# stocking stuffers for 9-year old boy



## michelle1k (Jul 7, 2002)

(X-posted in frugality forum)

Ok, mamas, so I am a frugal budget-obsessed mom (and have recently taken over the budget-reigns from dh) and I am planning wa-a-a-y ahead for Christmas.

What can I put in my 9 year old ds's stocking that won't break the bank but is still fun and appealing?

Ideas, please!







:


----------



## 7kiddosmom (Feb 18, 2005)

I have an 8 yr old ds, some of the things he would like are:

disposable camera
a pack of baseball or football cards
flash light (don't know why, but he LOVES them)

Can't think of anything else right now. For me the girls are so much easier to do stocking stuffers. Hair ribbons or bows, lip gloss, a small doll.


----------



## Nankay (Jan 24, 2002)

sports cards, pokemon etc.
cool shoe laces
super ball
Bertie Botts Every Flavor Beans (gross out factor a PLUS!)
silly string
slinky
comic book
flarp (goo stuff that makes a fart noise when pushed in..again gross out factor)
Hot Wheels
Play Dough
Dollar coin(s)
cool pens pencils for school
hand held electronic game (from 5-10.00)


----------



## DiannaK (Jul 12, 2007)

I was thinking Hot Wheels, too ...
Is UNO too old for a 9yo??
I bought loads of crayon/markers/paint, etc during the school supply sales for small Christmas gifts for my neices/nephews
Also, I'm putting socks in our girls' stockings, and both will be getting toothbrushes ... yeah, I know, no fun, but it helps to fill it!








I think girls would be easier, but, of course, that's cause I have girls!


----------



## UUMom (Nov 14, 2002)

Deck of cards
Poker chips
Silly Putty
Favorite candy
Dominoes
Yo-yo
Marbles
Slinky
Pocket knife (Ok, well, the boys in the old days had them. lol)

__Dataset excerpt__

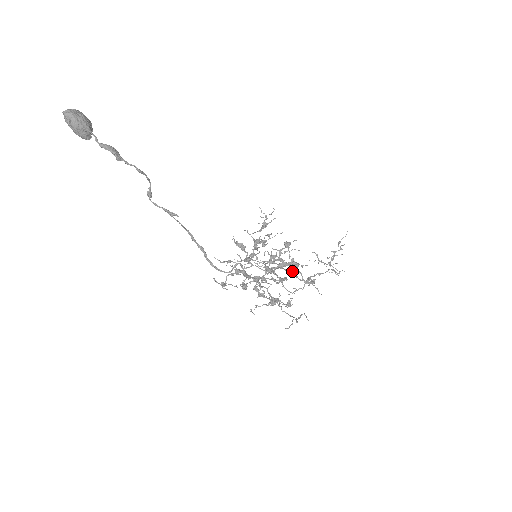
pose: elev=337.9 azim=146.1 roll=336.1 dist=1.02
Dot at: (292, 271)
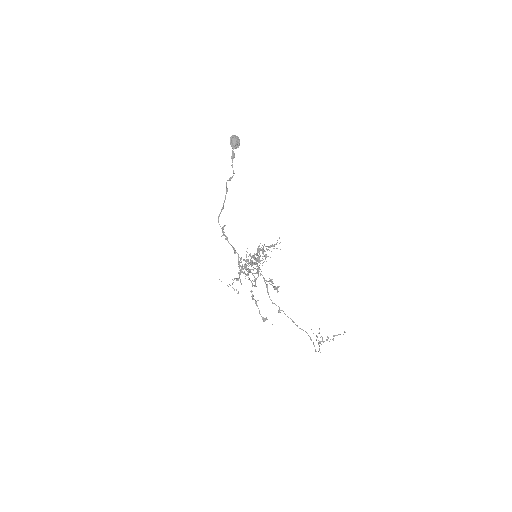
Dot at: (267, 284)
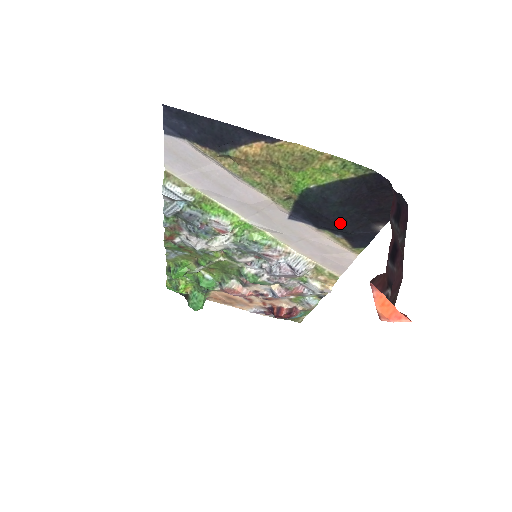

__Problems to solve__
- 1) In the stocking-stuffer thread, do these statements agree with the text? (a) 7kiddosmom has an eight-year-old son. (b) Nankay suggests a hand-held electronic game costing 5 to 10 dollars. (c) DiannaK bought crayons and markers during holiday sales. Answer yes or no for each, and quote the deciding words.
- 2) According to the stocking-stuffer thread, why is DiannaK putting socks and toothbrushes in her girls' stockings even though she calls them no fun?
- 3) Shorten the stocking-stuffer thread's paragraph beginning "Can't think of anything else right now" into one sentence that keeps its main facts.

__Responses__
- 1)
(a) Yes: "I have an 8 yr old ds"
(b) Yes: "hand held electronic game (from 5-10.00)"
(c) No: "I bought loads of crayon/markers/paint, etc during the school supply sales"

- 2) DiannaK admits that socks and toothbrushes are no fun. She includes them because they help fill the stocking.

- 3) The poster has no more ideas for now and finds stocking stuffers easier for girls, such as hair ribbons or bows, lip gloss, or a small doll.